Classé dans Éclairs moi de ta sagesse

8 réponses à “Travail Famille Patrie

  1. Marrant de voir comme on se rejoint sur des sujets,et où en même temps, une phrase me hérisse le poil.

    Aujourd’hui, à mon sens, on travaille pour survivre, mais on vit pour travailler. Ce travail est vital, et, qui plus est, il a pour vocation d’être utile : il y a une paie, un bénéfice au bout. D’où une impossibilité croissante de prendre du plaisir à travailler. Je te rejoins donc totalement sur ta vision élargie du travail (englobant l’art) et sur la perversion qui a eu lieu à son sujet.
    Cependant, ce n’est pas, à mon sens, « l’activité la plus vitale pour son épanouissement ». Le travail devrait être un vecteur d’expression et d’action de l’Homme sur son environnement ; il participerait ainsi à son épanouissement. Mais il ne faut pas oublier non plus la part essentielle des interactions sociales (qui peuvent avoir lieu au sein du travail), qui me paraissent encore plus importantes, et qui peuvent en plus participer à un progrès.

    Il est bien sur impossible pour l’Homme de se passer du travail, mais, la plaie est belle et bien ce travail salarié, cette fameuse exploitation de l’Homme par l’Homme avec la carotte (l’argent) au bout. D’ailleurs, un bon nombre de critiques de gauche sur le travail dénoncent cet état de fait, sans pour autant faire l’apologie de la paresse.

    Là où je diffère complètement, c’est sur la liberté. Certains Hommes ont en effet été à ce moment à un niveau de liberté très important. Au détriment de combien d’autres ? Pour cette raison, ils n’étaient pas plus libres que d’autres. Tant que d’autres seront moins libres que moi, je ne pourrais me considérer comme libre. C’est la liberté que les autres m’accorde, et vice-versa, qui permet un accroissement bénéfique de la liberté, sur une vie entière et non sur un moment qui risque de s’arrêter d’un moment à l’autre. *
    L’oppression existe aussi aujourd’hui, même si elle est beaucoup plus insidieuse. Pourquoi attendre le désastre ?

    *à ce sujet, je pense bientôt me lancer dans une explication de citation du théoricien anarchiste Bakounine, précisément sur la liberté.

    • ValLeNain

      C’est vrai que les relations sociales font évoluer l’homme, mais ne permettent pas de montrer de quoi il est capable à mon sens. Cela montre il est vrai une autre facette vitale de l’être humain.

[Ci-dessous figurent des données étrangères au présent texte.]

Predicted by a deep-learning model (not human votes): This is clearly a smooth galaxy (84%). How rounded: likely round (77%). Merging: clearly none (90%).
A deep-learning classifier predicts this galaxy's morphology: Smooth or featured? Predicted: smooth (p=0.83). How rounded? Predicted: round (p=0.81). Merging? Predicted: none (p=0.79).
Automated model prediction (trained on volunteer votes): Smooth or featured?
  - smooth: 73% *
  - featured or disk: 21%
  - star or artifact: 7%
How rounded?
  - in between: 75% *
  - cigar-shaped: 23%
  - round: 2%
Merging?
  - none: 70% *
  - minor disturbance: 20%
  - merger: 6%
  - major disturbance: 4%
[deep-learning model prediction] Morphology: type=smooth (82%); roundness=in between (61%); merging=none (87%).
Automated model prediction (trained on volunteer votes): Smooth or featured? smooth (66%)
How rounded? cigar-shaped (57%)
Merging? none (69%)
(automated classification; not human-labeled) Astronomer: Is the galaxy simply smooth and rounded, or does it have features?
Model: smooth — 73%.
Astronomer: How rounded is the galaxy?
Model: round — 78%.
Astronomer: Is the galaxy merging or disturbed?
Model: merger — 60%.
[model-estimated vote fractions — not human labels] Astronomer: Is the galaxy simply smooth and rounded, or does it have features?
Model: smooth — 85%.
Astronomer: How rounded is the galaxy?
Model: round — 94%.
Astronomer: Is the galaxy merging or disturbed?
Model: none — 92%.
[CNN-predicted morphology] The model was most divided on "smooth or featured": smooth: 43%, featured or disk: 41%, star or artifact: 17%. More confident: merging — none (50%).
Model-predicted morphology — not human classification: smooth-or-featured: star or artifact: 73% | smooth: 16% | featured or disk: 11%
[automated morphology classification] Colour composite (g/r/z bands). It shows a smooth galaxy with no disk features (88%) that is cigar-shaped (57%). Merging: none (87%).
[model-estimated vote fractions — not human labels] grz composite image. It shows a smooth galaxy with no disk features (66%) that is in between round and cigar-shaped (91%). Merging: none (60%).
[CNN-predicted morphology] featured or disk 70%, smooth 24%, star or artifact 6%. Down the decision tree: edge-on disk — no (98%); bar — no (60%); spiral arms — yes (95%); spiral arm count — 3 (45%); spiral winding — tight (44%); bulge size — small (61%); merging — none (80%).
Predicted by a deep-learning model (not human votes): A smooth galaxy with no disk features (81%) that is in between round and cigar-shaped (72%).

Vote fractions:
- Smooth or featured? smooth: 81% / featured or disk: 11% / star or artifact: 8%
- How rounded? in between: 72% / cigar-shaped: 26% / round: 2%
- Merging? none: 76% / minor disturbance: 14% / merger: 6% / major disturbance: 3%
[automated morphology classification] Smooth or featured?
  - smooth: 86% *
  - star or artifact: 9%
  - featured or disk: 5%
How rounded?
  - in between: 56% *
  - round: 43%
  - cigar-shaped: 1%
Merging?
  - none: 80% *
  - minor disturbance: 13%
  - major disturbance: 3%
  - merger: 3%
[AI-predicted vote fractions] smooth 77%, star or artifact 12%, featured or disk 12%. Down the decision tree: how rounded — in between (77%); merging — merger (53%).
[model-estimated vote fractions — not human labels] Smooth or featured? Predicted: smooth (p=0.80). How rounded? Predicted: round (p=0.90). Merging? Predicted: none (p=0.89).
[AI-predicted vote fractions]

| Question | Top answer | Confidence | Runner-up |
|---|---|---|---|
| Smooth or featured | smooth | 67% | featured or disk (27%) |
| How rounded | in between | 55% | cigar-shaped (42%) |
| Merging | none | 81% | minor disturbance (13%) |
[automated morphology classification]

      Par contre, ça ne me dérange pas qu’un homme travaille pour un autre homme. C’est le but et la portée des actes de cet ensemble (qu’on appelle communémenet « entreprise » :D) qui a changé et qui aujourd’hui me déçoit. Le travail d’une équipe est toujours merveilleux, un travail de passionnés, de forcenés peut-être aussi, mais qui réalisent de grandes choses.

      Comme je le dis souvent, on a beau avoir un niveau technologique incomparable par rapport aux siècles derniers, on est plus capable de construire des Versailles, des Murailles de Chine ou des Pyramides…

      J’écrirai certainement un article pour exprimer mon goût des belles choses, des belles réalisations et des belles coopérations, et mon amour du travail d’équipe !

      • Pourquoi forcément travailler pour un autre Homme et pas avec un autre Homme ?

        La libre association est une force, pourquoi instaurer une hiérarchie ?

        • ValLeNain

          C’est un peu jouer avec les mots. Si tu veux l’employé travaille avec son patron dans un sens. La hiérarchie est quelque chose d’obligatoire, il faut à l’Homme quelque chose qui le guide. En l’occurrence dans une boite, le patron décide de la voie qu’il veut faire emprunter à la boite, il est bien obligé de « l’imposer » aux employés, et c’est en étant plus haut dans la hiérarchie qu’il peut le faire.

          • Houla, non ça ne joue pas sur les mots. La hiérarchie n’est pas forcément obligatoire pour être productif, elle a même tendance à fermer des voies.

          • ValLeNain

            pas pour être productif, mais c’est normal que celui qui crée la boîte décide de la politique de celle ci… et que les employés la suivent

  2. Je n’ai pas l’âme d’un philosophe… Mais pour moi, le travail n’a toujours été qu’un moyen pour vivre, ce qui n’empêche qu’on peut s’y épanouir et éprouver du plaisir à le faire…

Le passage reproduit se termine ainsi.